Last night, the Davis Joint Unified School Board approved language for a strong new anti-harassment policy. One of the chief complaints made by the Fischers was the discrepancy in the punishment for racially based harassment versus harassment based on sexual orientation or the perception of sexual orientation. The direction taken last night by the school board goes a long way toward remedying that situation.
All of this will need to be heard again, perhaps as soon as next week for final approval, but the first steps taken last night were very important. The direction set by the board was crystal clear–the administration knows exactly what the board wants on this matter. All civil rights type harassment were subsumed into a single category in the district’s punishment matrix. That includes sexual orientation and also gender identity. There is still a sliding in terms of punishments depending on the number and severity of the offenses, but the language in the code was shifted from “may be disciplined” to “shall be disciplined.” This eliminates any ambiguity. Students know that if they engage in harassment using epithets that are racial or based on sexual orientation there will be immediate and severe penalties, including suspension. Suspension is the penalty with the teeth.
But Board President Jim Provenza went even further. First, he proposed language changes that directed staff to be responsible to monitor and report such incidents. There is some question as to whether this constitutes new duties that would have to be handled under the collective bargaining agreement. However, the direction from the school board on this issue was very clear and now it is up to the Administration and their legal team to write up a policy that will fit.
The most impressive part is that there came a point when Superintendent David Murphy seemed to be hedging in terms of the clarity of language and both Provenza and Keltie Jones pushed him very hard to ensure that any ambiguity was taken out. Murphy suggested that the Principals already knew these rules, but Provenza and Jones really forced him to make the language strong and unambiguous so that there could be no mistake what the board’s policy and direction were.
Moreover, the board was giving direction to give very strong advertising of the message that this behavior is unacceptable.
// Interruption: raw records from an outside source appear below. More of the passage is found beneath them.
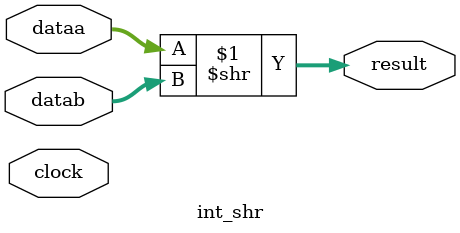
<source format=v>
module alu_complex (
	clock,
	srcA,
	srcB,
	complex_alu_op,
	select,
	result)/* synthesis synthesis_clearbox = 1 */;

input          clock;
input   [31:0] srcA;
input   [31:0] srcB;
input	[2:0]  complex_alu_op;
input   [2:0]  select;
output  [31:0] result;


wire   [31:0] srcA1;
wire   [31:0] srcA2;
wire   [31:0] srcA3;
wire   [31:0] srcA4;
wire   [31:0] srcA5;
wire   [31:0] result1;
wire   [31:0] result2;
wire   [31:0] result3;
wire   [31:0] result4;
wire   [31:0] result5;

assign srcA1 = (complex_alu_op == 3'h1)?srcA:32'd0;	//is this needed?
assign srcA2 = (complex_alu_op == 3'h2)?srcA:32'd0;
assign srcA3 = (complex_alu_op == 3'h3)?srcA:32'd0;
assign srcA4 = (complex_alu_op == 3'h4)?srcA:32'd0;
assign srcA5 = (complex_alu_op == 3'h5)?srcA:32'd0;

assign result = (select == 1)? result1 : ((select == 2)? result2 : ((select == 3)? result3:((select == 4)? result4 : ((select == 5)? result5 : 0))));


//******ALU Blocks Instantiation start******
   int_mult int_mult1(
      .clock (clock),
      .dataa (srcA1),
      .datab (srcB),
      .result(result1)
   );
   
   int_div int_div1(
      .clock (clock),
      .numer (srcA2),
      .denom (srcB),
      .quotient(result2)
   );
   
   int_mod int_mod1(
      .clock (clock),
      .dataa (srcA3),
      .datab (srcB),
      .result(result3)
   );
   
   int_shl int_shl1(
      .clock (clock),
      .dataa (srcA4),
      .datab (srcB),
      .result(result4)
   );

   int_shr int_shlr1(
      .clock (clock),
      .dataa (srcA5),
      .datab (srcB),
      .result(result5)
   );
//******ALU Blocks Instantiation end******
endmodule

//******ALU Blocks Definition start******
module int_mod(
      clock ,
      dataa ,
      datab ,
      result);
input    [31:0] dataa;
input    [31:0] datab;
output   [31:0] result;
input          clock;

assign result = dataa % datab;	//FIX
endmodule

module int_shl(
      clock ,
      dataa ,
      datab ,
      result);
input    [31:0] dataa;
input    [31:0] datab;
output   [31:0] result;
input          clock;

assign result = dataa << datab;	//FIX
endmodule

module int_shr(
      clock ,
      dataa ,
      datab ,
      result);
input    [31:0] dataa;
input    [31:0] datab;
output   [31:0] result;
input          clock;

assign result = dataa >> datab;	//FIX
endmodule
//******ALU Blocks Definition end******


//module int_mult(
//      clock ,
//      dataa ,
//      datab ,
//      result);
//input   [31:0] dataa;
//input   [31:0] datab;
//output   [31:0] result;
//input          clock;
//
//assign result = dataa * datab;
//
//endmodule

//Dead code
//always@(complex_alu_op, select)
////always@(complex_alu_op)
//begin
//      case(complex_alu_op)
//	4'h1: select = 1;
//	4'h2: select = 2;
//	4'h3: select = 3;
//	4'h4: select = 4;
//	default: select = select;	//FIX this
//      endcase
//end


</source>
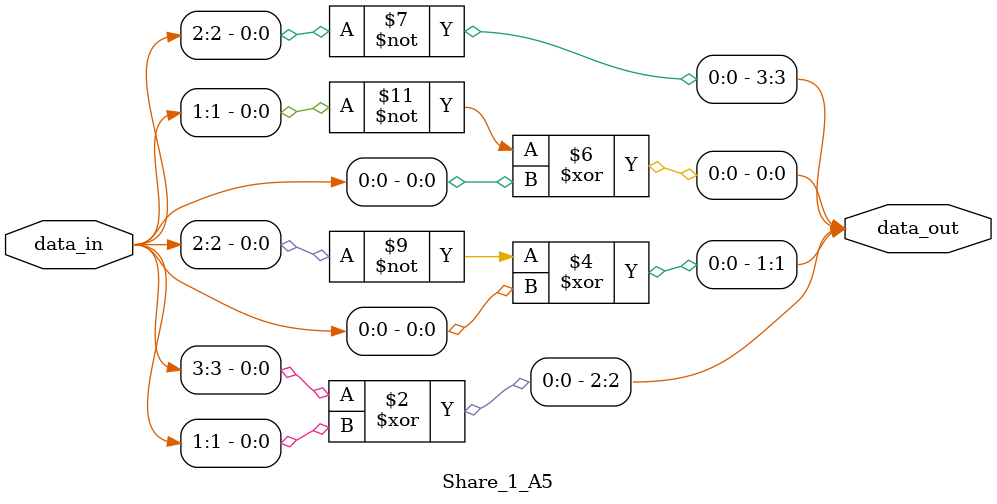
<source format=v>


module Share_1_A5(
	input wire [3:0] data_in,
	output wire [3:0] data_out
);

assign data_out[3] = 1'b1 ^ data_in[2];
assign data_out[2] = data_in[3] ^ data_in[1];
assign data_out[1] = 1'b1 ^ data_in[2] ^ data_in[0];
assign data_out[0] = 1'b1 ^ data_in[1] ^ data_in[0];

endmodule 
</source>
It will be written into the student handbook and to some extent into the employee handbook as well, however, again that issue is a bit more tricky due to collective bargaining agreements.
One of the things that upset the Fischer’s was the ambiguity of the current policy and the discrepancy between the punishments for smoking pot, calling someone a racial epithet, and calling someone an anti-gay epithet. They saw that there was very serious harassment that seemed to be punished very lightly.
I have been very critical of the school district’s handling of this matter, but what I saw last night was very positive and very impressive. All five members of the board of trustees were in strong support of these changes. Mr. Provenza and Ms. Jones were very strong and forceful advocates for this policy and it was impressive to watch them press this issue home.
This was a much needed policy change. It puts harassment based on sexual orientation, perceived sexual orientation, and gender identity into a class of civil rights offenses. It differentiates the use of these words as epithets versus merely saying the words. And it gives district personnel strong guidance as to how to handle such future incidents.
It is unfortunate that it took an incident such as this to call the board’s attention to the holes in their policy. That is the nature of government it appears, changes only occur when there are problems that arise. It is unfortunate that Mr. Fischer and his son had to suffer for these lack of policies. However, last night was definitely a good night for them. The school board came through with some very important measures and I believe, only as the result of the actions taken by Mr. Fischer and the attention that he drew to this issue did these changes occur.